Core Development: Dirtiness

This document describes the system implemented to propagate changes to the state and allow for updates and caching of calculations.

A base class (a sibling to StateNode) called CalculationNode for all Plugins that do calculations based on the State.

StateNodes get flagged as dirty if an operator changes them. They can also all be set to clean (after an evaluation) or dirty (to force a full evaluation). All CalculationNodes then set their dirtiness levels as follows:

CalculationNode has a final package-private method checkDirtiness() which is called by MCMC on every CalculationNode prior to evaluation of the likelihood.

   final void checkDirtiness() {
       if (hasCheckedDirtiness) return;

       if (hasDirtyInputs()) {
           isDirty = requiresRecalculation();
       }

       hasCheckedDirtiness = true;
   }

This function returns immediately if it has already been called this round. Otherwise it checks if any of the inputs are dirty by calling isDirty() on them. Input.isDirty() checks if the enclosing plugin is a StateNode or CalculationNode and returns the result of isDirty() if so.

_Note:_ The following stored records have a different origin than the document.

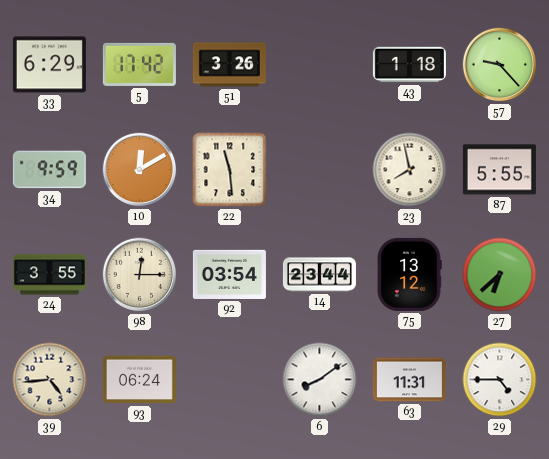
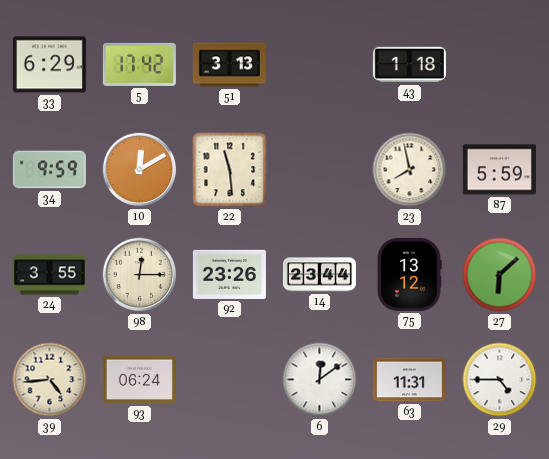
51: 3:26 -> 3:13
57: 9:23 -> none
87: 5:55 -> 5:59
92: 03:54 -> 23:26
27: 6:38 -> 6:08
6: 8:09 -> 12:09
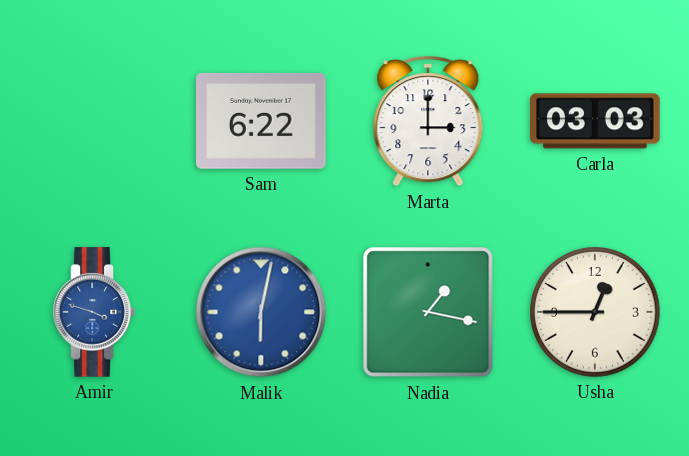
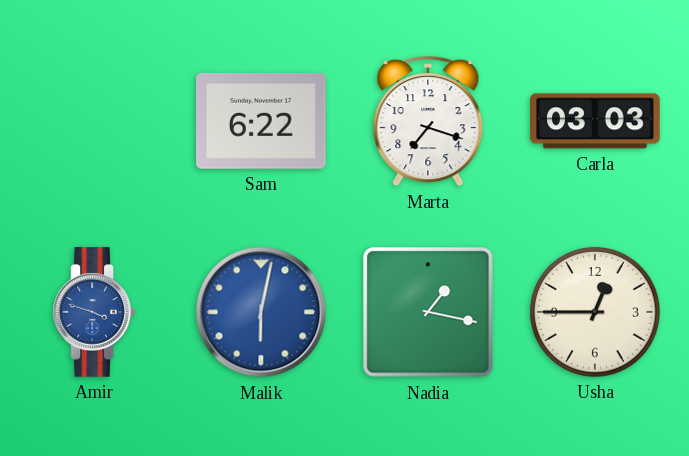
Marta: 3:00 -> 7:18
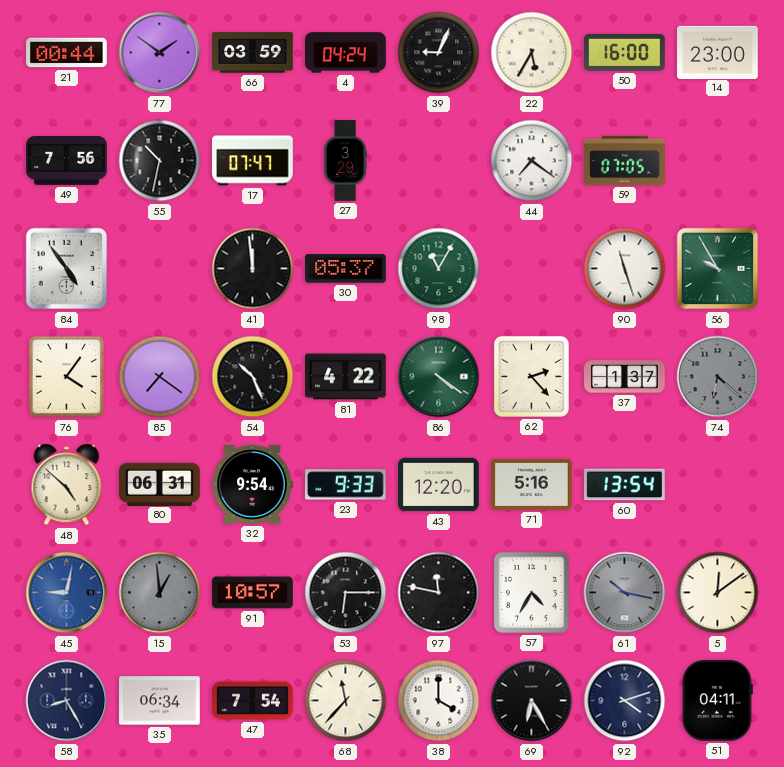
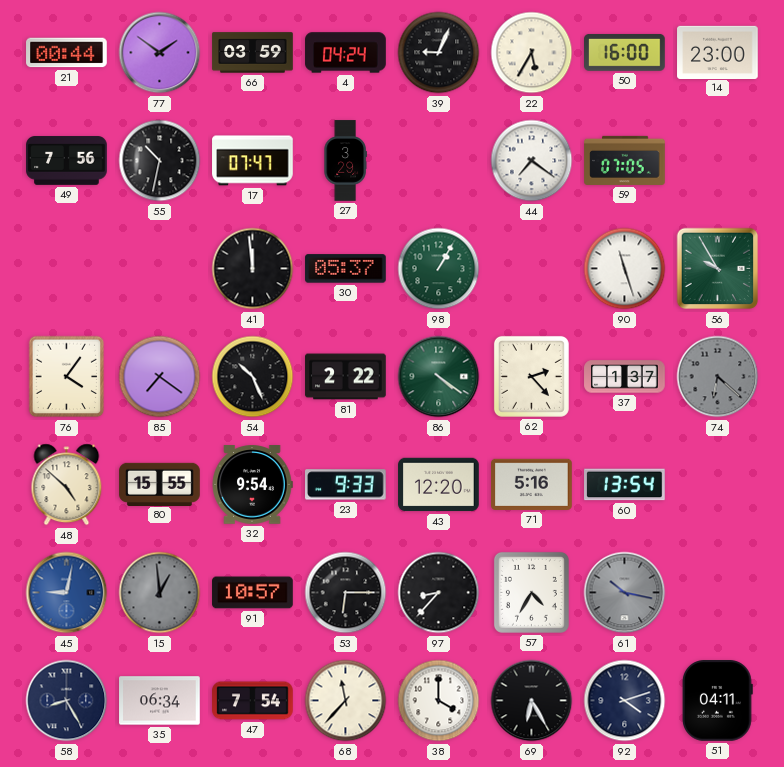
84: 4:54 -> none
98: 11:05 -> 1:05
81: 4:22 -> 2:22
80: 06:31 -> 15:55
97: 11:47 -> 8:37
5: 12:09 -> none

The CalculationNode’s implementation of isDirty() is as follows:

   final boolean isDirty() {
       if (!hasCheckedDirtiness) {
           checkDirtiness();
       }
       return isDirty;
   }

If this function is called, and checkDirtiness() has not yet been called, it calls it now.

CalculationNode’s requiresRecalculation() method is overridden by implementing classes and should return true if any recalculation is going to be required by that node in the evaluation step. This will be based on the inputs but may be finer grained (i.e., if a particular aspect of the input has changed). The default is to return true (i.e., if any input is dirty, that CalculationNode isDirty).

If a CalculationNode wants to control its dirtiness on a fine scale (i.e., if it is dependant on only an particular element of its Input) then it overrides requiresRecalculation() and sets its own flags to say what is going to be recalculated. However, it shouldn’t actually do any calculation at this step.

Once this phase is done, the evaluation phase starts at which stage the dirtiness doesn’t change. But CalculationNode can still call isDirty() on Inputs and also things like isNodeDirty() on a tree.

CalculationNode have two final package private methods Store() and Restore() that get called prior to the state being changed and after the move is rejected. These call protected methods storeCalculations() and restoreCalculations() which can be overridden in descendent classes.

Thus the override-able methods in CalculationNodes are:

boolean requiresRecalculation();
void storeCalculations();
void restoreCalculations();

These have defaults which force recalculation every step. So constructing an efficient storage of calculations requires the developer to implement these 3 functions (but only these three).